Antes de ir para o Complexo Norte do SLU, Sandra trabalhava como doméstica, mas precisou encontrar outra ocupação. “Não tinha serviço; eu não encontrava. Aí eu vim pra cá. E como no começo era melhor, eu fiquei. E agora que tá ruim eu fiquei também, do mesmo jeito”, comenta.

 

Ela espera que o serviço melhore ou que pelo menos volte a ser como antes. “Agora falta material pra gente trabalhar e, quando vem carga, é mais é comida, garrafa (de vidro), essas coisas [...] Falta sempre material pra gente”. E ela faz críticas ao material misturado com os resíduos orgânicos. “O pessoal que trabalha nos coletores (os que recolhem os rejeitos caseiros) ganham é por peso. Então eles enchem o caminhão de comida, de garrafa pra poder ganhar no peso. Aí quem sofre com isso é a gente aqui”.

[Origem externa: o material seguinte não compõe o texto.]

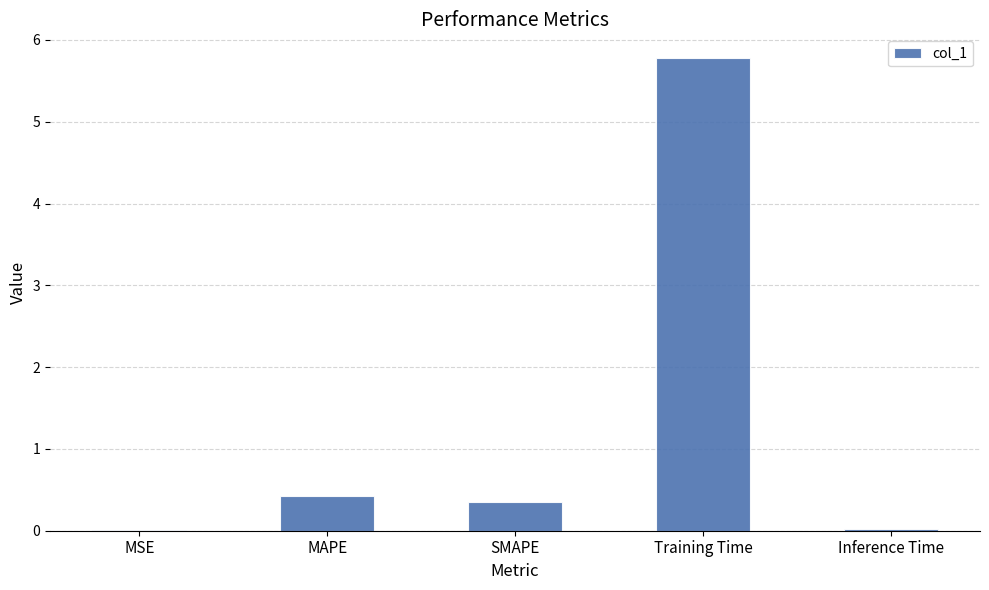

Read the value at SMAPE.

0.4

Todos os dias, são R$ 10,80 para ir e voltar de ônibus ao distrito de Jardim do Ingá, em Luziânia (GO) onde mora. A cidade fica a aproximadamente a 52 km do galpão. Toda semana, portanto, são R$ 54. “É por isso que tanta gente não vem. Eles têm que guardar pelo menos uns R$ 100 de passagem. Aí a gente vai avisando pelo telefone quando chega a carga”.

Sebastiana tem hanseníase, doença de pele degenerativa, mas não consegue se preservar dos esforços no trabalho.